- [GOAL OF THE EXERCISE] Set down the data below word for word, and leave the images aside.
----- TASK MATERIAL -----
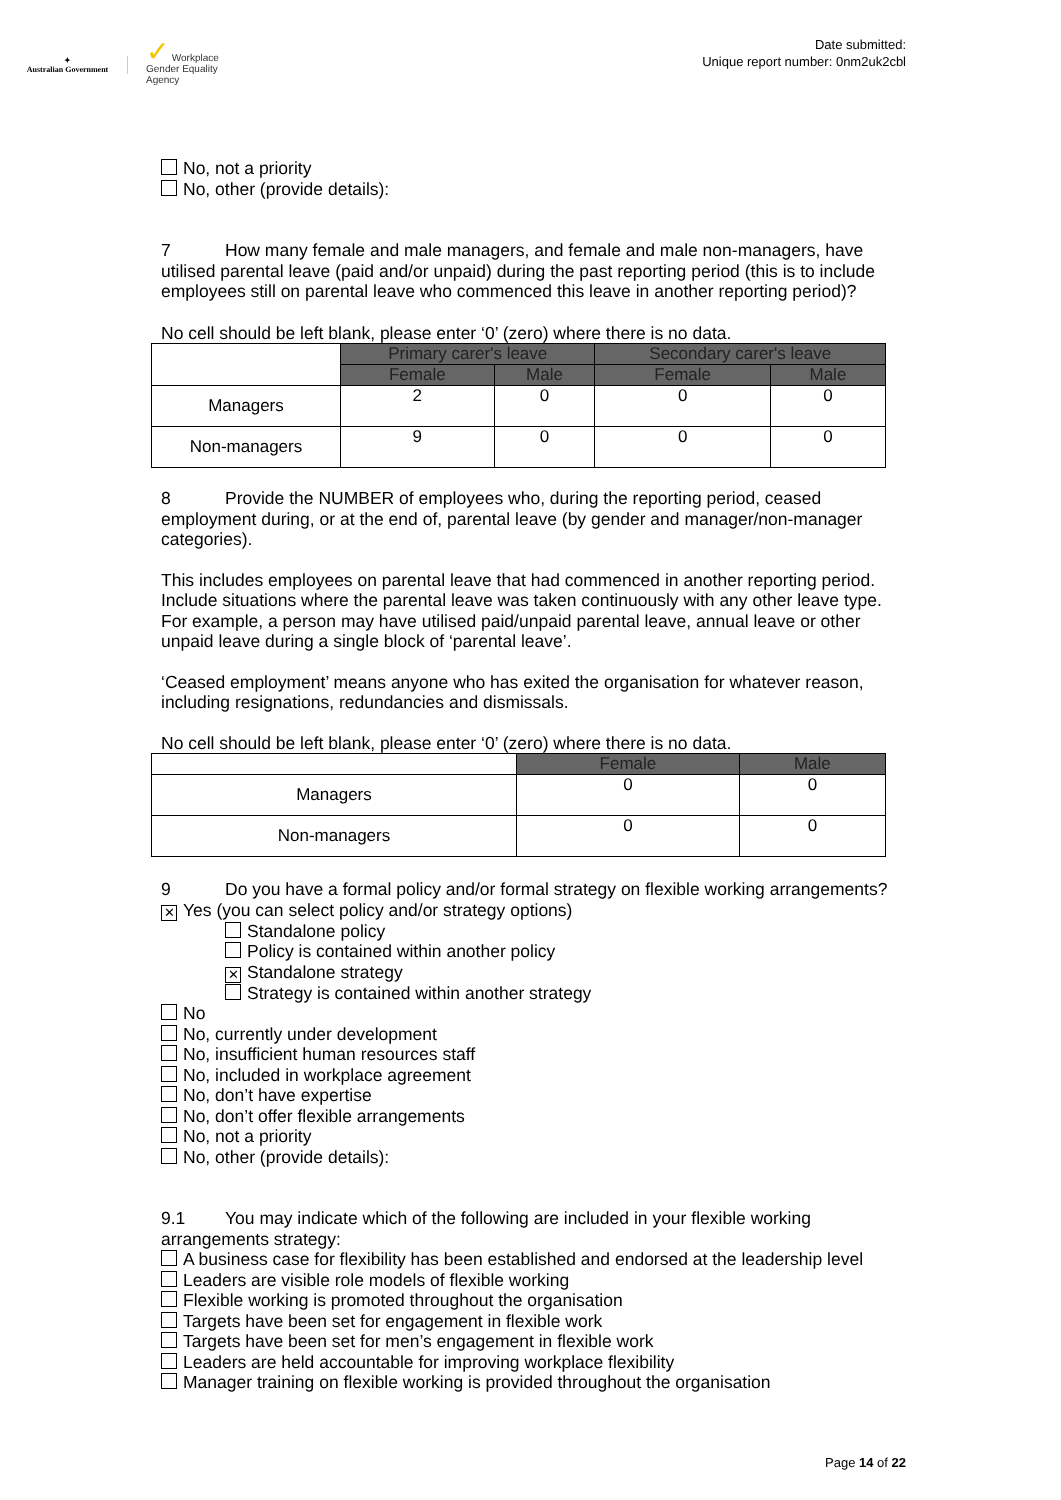✦
Australian Government
✓ Workplace
Gender Equality
Agency
Date submitted:
Unique report number: 0nm2uk2cbl
No, not a priority
No, other (provide details):
7 How many female and male managers, and female and male non-managers, have utilised parental leave (paid and/or unpaid) during the past reporting period (this is to include employees still on parental leave who commenced this leave in another reporting period)?
No cell should be left blank, please enter ‘0’ (zero) where there is no data.
| | Primary carer's leave | | Secondary carer's leave | |
| | Female | Male | Female | Male |
| Managers | 2 | 0 | 0 | 0 |
| Non-managers | 9 | 0 | 0 | 0 |
8 Provide the NUMBER of employees who, during the reporting period, ceased employment during, or at the end of, parental leave (by gender and manager/non-manager categories).
This includes employees on parental leave that had commenced in another reporting period. Include situations where the parental leave was taken continuously with any other leave type. For example, a person may have utilised paid/unpaid parental leave, annual leave or other unpaid leave during a single block of ‘parental leave’.
‘Ceased employment’ means anyone who has exited the organisation for whatever reason, including resignations, redundancies and dismissals.
No cell should be left blank, please enter ‘0’ (zero) where there is no data.
| | Female | Male |
| Managers | 0 | 0 |
| Non-managers | 0 | 0 |
9 Do you have a formal policy and/or formal strategy on flexible working arrangements?
✕ Yes (you can select policy and/or strategy options)
Standalone policy
Policy is contained within another policy
✕ Standalone strategy
Strategy is contained within another strategy
No
No, currently under development
No, insufficient human resources staff
No, included in workplace agreement
No, don’t have expertise
No, don’t offer flexible arrangements
No, not a priority
No, other (provide details):
9.1 You may indicate which of the following are included in your flexible working arrangements strategy:
A business case for flexibility has been established and endorsed at the leadership level
Leaders are visible role models of flexible working
Flexible working is promoted throughout the organisation
Targets have been set for engagement in flexible work
Targets have been set for men’s engagement in flexible work
Leaders are held accountable for improving workplace flexibility
Manager training on flexible working is provided throughout the organisation
Page 14 of 22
-----
- [ANSWER TO THIS TASK]
✦
Australian Government
✓ Workplace
Gender Equality
Agency
Date submitted:
Unique report number: 0nm2uk2cbl
No, not a priority
No, other (provide details):
7 How many female and male managers, and female and male non-managers, have utilised parental leave (paid and/or unpaid) during the past reporting period (this is to include employees still on parental leave who commenced this leave in another reporting period)?
No cell should be left blank, please enter ‘0’ (zero) where there is no data.
| | Primary carer's leave | | Secondary carer's leave | |
| | Female | Male | Female | Male |
| Managers | 2 | 0 | 0 | 0 |
| Non-managers | 9 | 0 | 0 | 0 |
8 Provide the NUMBER of employees who, during the reporting period, ceased employment during, or at the end of, parental leave (by gender and manager/non-manager categories).
This includes employees on parental leave that had commenced in another reporting period. Include situations where the parental leave was taken continuously with any other leave type. For example, a person may have utilised paid/unpaid parental leave, annual leave or other unpaid leave during a single block of ‘parental leave’.
‘Ceased employment’ means anyone who has exited the organisation for whatever reason, including resignations, redundancies and dismissals.
No cell should be left blank, please enter ‘0’ (zero) where there is no data.
| | Female | Male |
| Managers | 0 | 0 |
| Non-managers | 0 | 0 |
9 Do you have a formal policy and/or formal strategy on flexible working arrangements?
✕ Yes (you can select policy and/or strategy options)
Standalone policy
Policy is contained within another policy
✕ Standalone strategy
Strategy is contained within another strategy
No
No, currently under development
No, insufficient human resources staff
No, included in workplace agreement
No, don’t have expertise
No, don’t offer flexible arrangements
No, not a priority
No, other (provide details):
9.1 You may indicate which of the following are included in your flexible working arrangements strategy:
A business case for flexibility has been established and endorsed at the leadership level
Leaders are visible role models of flexible working
Flexible working is promoted throughout the organisation
Targets have been set for engagement in flexible work
Targets have been set for men’s engagement in flexible work
Leaders are held accountable for improving workplace flexibility
Manager training on flexible working is provided throughout the organisation
Page 14 of 22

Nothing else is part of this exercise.